Silent alerts flashed throughout the bridge, and his implant informed him that the rest of the crew was getting the audio and implant alerts that would have them to their stations in under three minutes.
It wouldn’t get everyone on station by the time they emerged, but the fact that they had an active link to Thoth suggested there was no immediate threat.

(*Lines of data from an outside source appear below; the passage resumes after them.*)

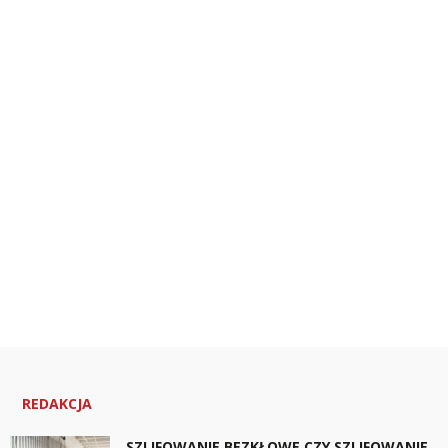
REDAKCJA
SZLIFOWANIE BEZKŁOWE CZY SZLIFOWANIE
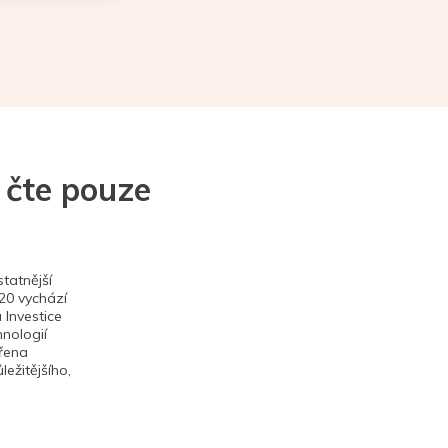
 čte pouze
tatnější
020 vychází
 Investice
hnologií
ěřena
ežitějšího,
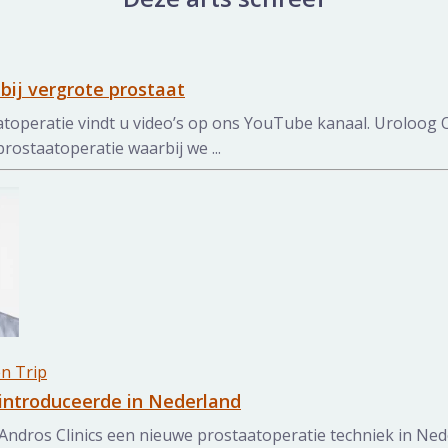
an
bij vergrote prostaat
toperatie vindt u video’s op ons YouTube kanaal. Uroloog 
prostaatoperatie waarbij we ...
en Trip
introduceerde in Nederland
Andros Clinics een nieuwe prostaatoperatie techniek in Ned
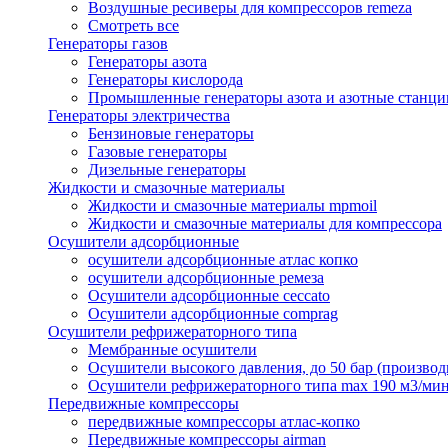
Воздушные ресиверы для компрессоров remeza
Смотреть все
Генераторы газов
Генераторы азота
Генераторы кислорода
Промышленные генераторы азота и азотные станци
Генераторы электричества
Бензиновые генераторы
Газовые генераторы
Дизельные генераторы
Жидкости и смазочные материалы
Жидкости и смазочные материалы mpmoil
Жидкости и смазочные материалы для компрессора
Осушители адсорбционные
осушители адсорбционные атлас копко
осушители адсорбционные ремеза
Осушители адсорбционные ceccato
Осушители адсорбционные comprag
Осушители рефрижераторного типа
Мембранные осушители
Осушители высокого давления, до 50 бар (производ
Осушители рефрижераторного типа max 190 м3/ми
Передвижные компрессоры
передвижные компрессоры атлас-копко
Передвижные компрессоры airman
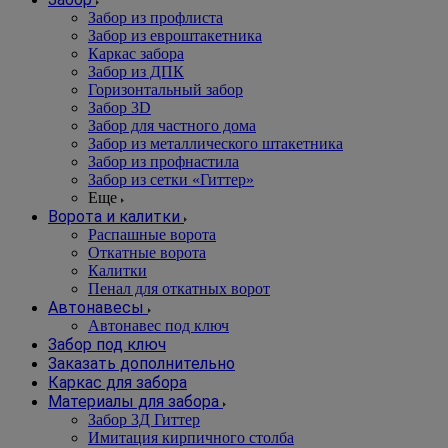
Забор из профлиста
Забор из евроштакетника
Каркас забора
Забор из ДПК
Горизонтальный забор
Забор 3D
Забор для частного дома
Забор из металлического штакетника
Забор из профнастила
Забор из сетки «Гиттер»
Еще
Ворота и калитки
Распашные ворота
Откатные ворота
Калитки
Пенал для откатных ворот
Автонавесы
Автонавес под ключ
Забор под ключ
Заказать дополнительно
Каркас для забора
Материалы для забора
Забор 3Д Гиттер
Имитация кирпичного столба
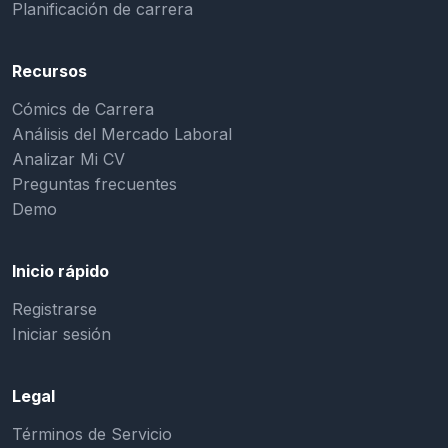
Planificación de carrera
Recursos
Cómics de Carrera
Análisis del Mercado Laboral
Analizar Mi CV
Preguntas frecuentes
Demo
Inicio rápido
Registrarse
Iniciar sesión
Legal
Términos de Servicio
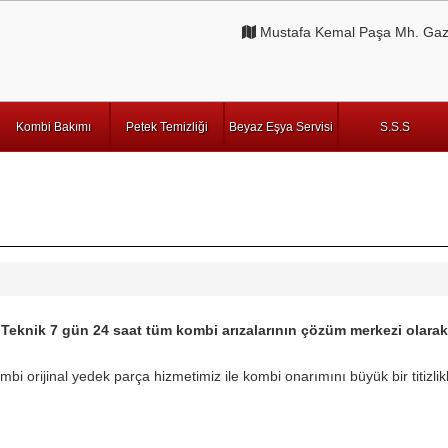
Mustafa Kemal Paşa Mh. Gazi
Kombi Bakımı
Petek Temizliği
Beyaz Eşya Servisi
S.S.S
 Teknik 7 gün 24 saat tüm kombi arızalarının çözüm merkezi olara
mbi orijinal yedek parça hizmetimiz ile kombi onarımını büyük bir titizlik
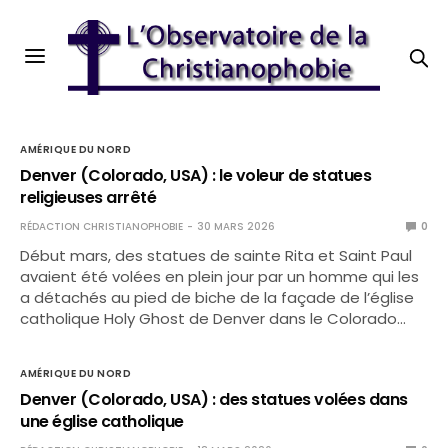
AMÉRIQUE DU NORD
Denver (Colorado, USA) : le voleur de statues
religieuses arrêté
RÉDACTION CHRISTIANOPHOBIE
30 MARS 2026
0
Début mars, des statues de sainte Rita et Saint Paul
avaient été volées en plein jour par un homme qui les
a détachés au pied de biche de la façade de l’église
catholique Holy Ghost de Denver dans le Colorado…
AMÉRIQUE DU NORD
Denver (Colorado, USA) : des statues volées dans
une église catholique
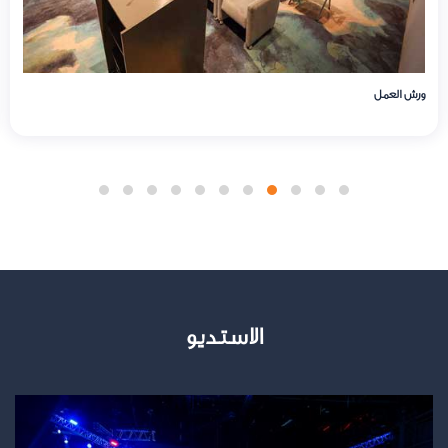
البهو
الاستديو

“Data is feeding from Thoth,” Sterling confirmed. “Captain von Lambert has also gone to battle stations.”
“Emergence in thirty seconds.”
It was still theoretically possible to abort, stabilizing the warp bubble and swerving around the star system. Getting the entire convoy to do so, however, would be all but impossible.
Kyle studied the feed from Thoth. There didn’t appear to be any immediate threats, but something was definitely wrong. The stream of ships between Constantinople and the gas giants appeared to have been cut off, all of them now headed away from the inhabited planet toward the skimmer stations that provided their cargos.